In zijn sprookje ‘De arme bramenplukker’ neemt Godfried Bomans ons op magistrale wijze mee in de
Symbooltaal, of de taal van de beelden. Deze taal bestaat naast de taal van de begrippen die we over het algemeen met elkaar hanteren. Een tafel is een tafel, zes uur is zes uur en het regent of niet.
De taal van de beelden is een rijke taal die onze verbeelding aanspreekt. Ons meeneemt naar gevoel en beleving. Ook zijn sprookje ‘de Kerstengel’ vertelt niet alleen een letterlijk verhaal maar ‘vertelt’ ons ook hoe belangrijk het is te genieten van het moment. Het is een verhaal over inzicht verkrijgen en tenslotte het Licht zien. Toen dit verhaal ooit werd verteld tijdens een Kerstviering voor patiënten in het Antonie van Leeuwenhoek ziekenhuis, maakte het diepe indruk op me omdat op dat moment deze boodschap van de beeldentaal mij een hele duidelijke boodschap mee gaf.
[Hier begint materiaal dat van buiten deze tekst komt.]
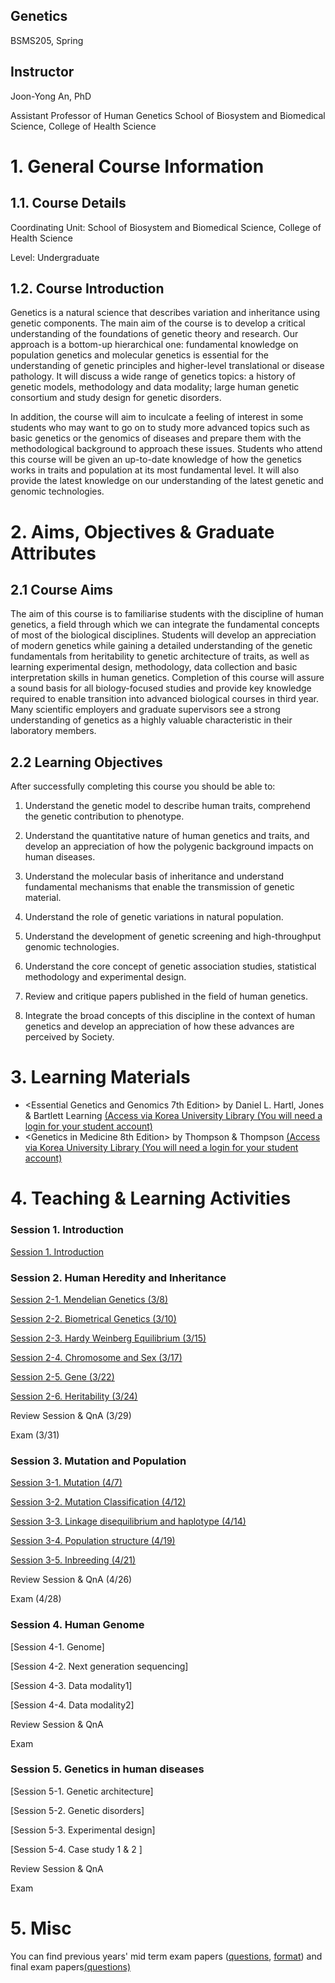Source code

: ## Genetics 
BSMS205, Spring

## Instructor
Joon-Yong An, PhD

Assistant Professor of Human Genetics
School of Biosystem and Biomedical Science, College of Health Science


# 1. General Course Information
## 1.1. Course Details

Coordinating Unit: School of Biosystem and Biomedical Science, College of Health Science

Level: Undergraduate 

## 1.2. Course Introduction
Genetics is a natural science that describes variation and inheritance using genetic components. The main aim of the course is to develop a critical understanding of the foundations of genetic theory and research. Our approach is a bottom-up hierarchical one: fundamental knowledge on population genetics and molecular genetics is essential for the understanding of genetic principles and higher-level translational or disease pathology. It will discuss a wide range of genetics topics: a history of genetic models, methodology and data modality; large human genetic consortium and study design for genetic disorders. 

In addition, the course will aim to inculcate a feeling of interest in some students who may want to go on to study more advanced topics such as basic genetics or the genomics of diseases and prepare them with the methodological background to approach these issues. Students who attend this course will be given an up-to-date knowledge of how the genetics works in traits and population at its most fundamental level. It will also provide the latest knowledge on our understanding of the latest genetic and genomic technologies.


# 2. Aims, Objectives & Graduate Attributes
## 2.1 Course Aims

The aim of this course is to familiarise students with the discipline of human genetics, a field through which we can integrate the fundamental concepts of most of the biological disciplines. Students will develop an appreciation of modern genetics while gaining a detailed understanding of the genetic fundamentals from heritability to genetic architecture of traits, as well as learning experimental design, methodology, data collection and basic interpretation skills in human genetics. Completion of this course will assure a sound basis for all biology-focused studies and provide key knowledge required to enable transition into advanced biological courses in third year. Many scientific employers and graduate supervisors see a strong understanding of genetics as a highly valuable characteristic in their laboratory members.

## 2.2 Learning Objectives

After successfully completing this course you should be able to:

1.  Understand the genetic model to describe human traits, comprehend the genetic contribution to phenotype.

2.  Understand the quantitative nature of human genetics and traits, and develop an appreciation of how the polygenic background impacts on human diseases.

3.  Understand the molecular basis of inheritance and understand fundamental mechanisms that enable the transmission of genetic material.

4.  Understand  the role of genetic variations in natural population.

5.  Understand the development of genetic screening and high-throughput genomic technologies.

6.  Understand the core concept of genetic association studies, statistical methodology and experimental design.

7.  Review and critique papers published in the field of human genetics.

8.  Integrate the broad concepts of this discipline in the context of human genetics and develop an appreciation of how these advances are perceived by Society.


# 3. Learning Materials

- <Essential Genetics and Genomics 7th Edition> by Daniel L. Hartl, Jones & Bartlett Learning [(Access via Korea University Library (You will need a login for your student account)](https://oca.korea.ac.kr/link.n2s?url=http%3A%2F%2Fsearch.ebscohost.com%2Flogin.aspx%3Fdirect%3Dtrue%26scope%3Dsite%26db%3Dnlebk%26db%3Dnlabk%26AN%3D1923641)
- <Genetics in Medicine 8th Edition> by Thompson & Thompson [(Access via Korea University Library (You will need a login for your student account)](http://eds.b.ebscohost.com.ssl.oca.korea.ac.kr/eds/detail/detail?vid=0&sid=f59bed98-a33b-4a01-8b83-40fd8500bc2d%40pdc-v-sessmgr04&bdata=Jmxhbmc9a28mc2l0ZT1lZHMtbGl2ZSZzY29wZT1zaXRl#AN=edp4605106&db=edspub)

# 4. Teaching & Learning Activities

### Session 1. Introduction 

[Session 1. Introduction](https://docs.google.com/presentation/d/1nzKG3PIKfAO0R0ey1BXtMGEcvwIVBlZfXViZvzLGRkc/edit?usp=sharing)


### Session 2. Human Heredity and Inheritance 

[Session 2-1. Mendelian Genetics (3/8)](https://docs.google.com/presentation/d/1tEW_04VI9SXdT6WLgStrNhzf6JkNj9Lq_gP85cXtCv0/edit?usp=sharing)

[Session 2-2. Biometrical Genetics (3/10)](https://docs.google.com/presentation/d/1u-e-ytC5tHonohRTwuHQXzwJbmqH0dFJn6edTV0QcHQ/edit?usp=sharing)

[Session 2-3. Hardy Weinberg Equilibrium (3/15)](https://docs.google.com/presentation/d/1o0hjI4So1NP1M0LkZ8h1TH9Sul3BhcqnuFNM08e5JoQ/edit?usp=sharing)

[Session 2-4. Chromosome and Sex (3/17)](https://docs.google.com/presentation/d/1Bql_RaWuhyA3-qxN7ptd1gxYHXrPTSNFMzIU36BqscA/edit?usp=sharing)

[Session 2-5. Gene (3/22)](https://docs.google.com/presentation/d/1tQ31wSuqBeagauwaHGDS1ofnN3vQeq3dSujRpfxsUr0/edit?usp=sharing)

[Session 2-6. Heritability (3/24)](https://docs.google.com/presentation/d/1RbueXnChI6-qXs3VaRSWLjj26MSfIvVRmr1woR1f884/edit?usp=sharing)

Review Session & QnA (3/29)

Exam (3/31)


### Session 3. Mutation and Population

[Session 3-1. Mutation (4/7)](https://docs.google.com/presentation/d/1D3HU_lb2R7Tqib-wQDtcBho0b83al_AVL_pcpGuOPZ0/edit?usp=sharing)

[Session 3-2. Mutation Classification (4/12)](https://docs.google.com/presentation/d/1LMk_7ShJuK04z_Erh-RhsWyib6Twxp1-CqEC_5EHhc0/edit?usp=sharing)

[Session 3-3. Linkage disequilibrium and haplotype (4/14)](https://docs.google.com/presentation/d/1aoMFtDiMFvVmTCkxcPRg9b4Wo_2ynQER9DGRKslsHlY/edit?usp=sharing)

[Session 3-4. Population structure (4/19)](https://docs.google.com/presentation/d/1rNA7NMrjlbuLVsu52EoMCXDKX9w0HM9WcznIDs9MDq0/edit?usp=sharing)

[Session 3-5. Inbreeding (4/21)](https://docs.google.com/presentation/d/1-Yfdf-VHaQ2YA299PipwPgRDdegtYYaKeFZJsfIXpyY/edit?usp=sharing)

Review Session & QnA (4/26)

Exam (4/28)


### Session 4. Human Genome 

[Session 4-1. Genome]

[Session 4-2. Next generation sequencing]

[Session 4-3. Data modality1]

[Session 4-4. Data modality2]

Review Session & QnA

Exam


### Session 5. Genetics in human diseases 

[Session 5-1. Genetic architecture]

[Session 5-2. Genetic disorders]

[Session 5-3. Experimental design]

[Session 5-4. Case study 1 & 2 ]

Review Session & QnA

Exam


# 5. Misc

You can find previous years' mid term exam papers
([questions](https://docs.google.com/document/d/1SBrnTt_cbxD_zVLHUZzfAIlW8CXLqAVrPU1nTLwpc9c/edit?usp=sharing),
[format](https://docs.google.com/presentation/d/1fETf5FOBBD75fGQs66k9tDiZlaBbaL5zh_ph9FiyiEs/edit?usp=sharing)) and final exam papers[(questions)](https://docs.google.com/document/d/1VaCC9sKGd3oQkCU8B8rkPwLs3d4NG09EmVOuu99eE3I/edit?usp=sharing)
Misschien omdat mijn hart er wagenwijd voor open stond?
Zo kunnen we ook kijken naar de beeldentaal in sprookjes. De opdracht en zoektocht van de held/heldin vertelt ons over onze eigen zoektocht en opdracht. Over vallen op opstaan, over onze gang door het leven, over onze eigen levensreis.
In elke fase van ons leven kan een sprookje ons inzicht geven en ons verder helpen.
Bert Voorhoeve heeft van onze reis door dit leven hier een prachtige illustratie gemaakt in zijn boek ‘Beelden als inspiratiebron, een werkboek’. Hij noemt dit ‘de gouden draad van menswording’. We zien hoe het begint met ‘Er was eens…, dan volgt ‘op weg de wereld in’…, waarna volgt ‘door een diep dag gaan, de duisternis’…, op zoek naar nieuwe wegen, vinden van licht in de duisternis… en tenslotte ‘vinden van licht, liefde en wijsheid’.